A identidade do Tucambira reflete a personalidade de Ajzenberg. Muitos itens na decoração do local pertenciam ao historiador Boris Fausto, cuja coleção ele adquiriu após a morte de Fausto, dois anos atrás.
Ricardo Lombardi, dono do Desculpe a Poeira, também em Pinheiros, passou mais de uma década como livreiro e, nesse tempo, desenvolveu uma espécie de "geografia da bibliofilia" em São Paulo. Ele explica que certos tipos de livros são mais encontrados em determinados bairros. "Em algumas áreas, você encontra livros dos anos 1930 e 1940, enquanto em outros, são livros dos anos 1980", exemplifica ele.
Ao contrário de Guimarães, que mantém o emprego e usa os lucros do Sebinho para mantê-lo funcionando, e de Ajzenberg, que complementa sua renda com a aposentadoria e alguns trabalhos como tradutor, Lombardi tem no sebo sua única fonte de renda. Talvez por isso tenha se especializado em raridades, com seu sebo oferecendo obras que podem alcançar preços elevados. "Hoje, só vendo livros caros, basicamente", explica Lombardi, que ficou conhecido por ter itens que não são encontrados em outros lugares.
Ele abriu o Desculpe a Poeira em 2014, após decidir abandonar o jornalismo e investir no sebo, acreditando que poderia aproveitar as habilidades adquiridas na profissão anterior. Além disso, percebeu que o negócio poderia ser mantido com uma estrutura enxuta.
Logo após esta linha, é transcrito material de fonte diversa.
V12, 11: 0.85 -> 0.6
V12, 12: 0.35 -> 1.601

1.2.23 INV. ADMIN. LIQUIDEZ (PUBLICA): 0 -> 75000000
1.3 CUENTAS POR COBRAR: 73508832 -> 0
Começou com 4.000 livros, número que cabia no pequeno espaço de 18 metros quadrados do local. Hoje, ele possui cerca de 30 mil exemplares, que estão espalhados por vários lugares, inclusive no apartamento da mãe.
Lombardi vê a vida como livreiro de maneira similar à carreira no jornalismo. Ele aplica seus conhecimentos do mercado de notícias para antecipar a valorização de autores que estão prestes a lançar novos livros. No entanto, ele não se considera um empresário. "Não consigo vender nada, só livro", diz ele, um pensamento compartilhado pelos outros entrevistados.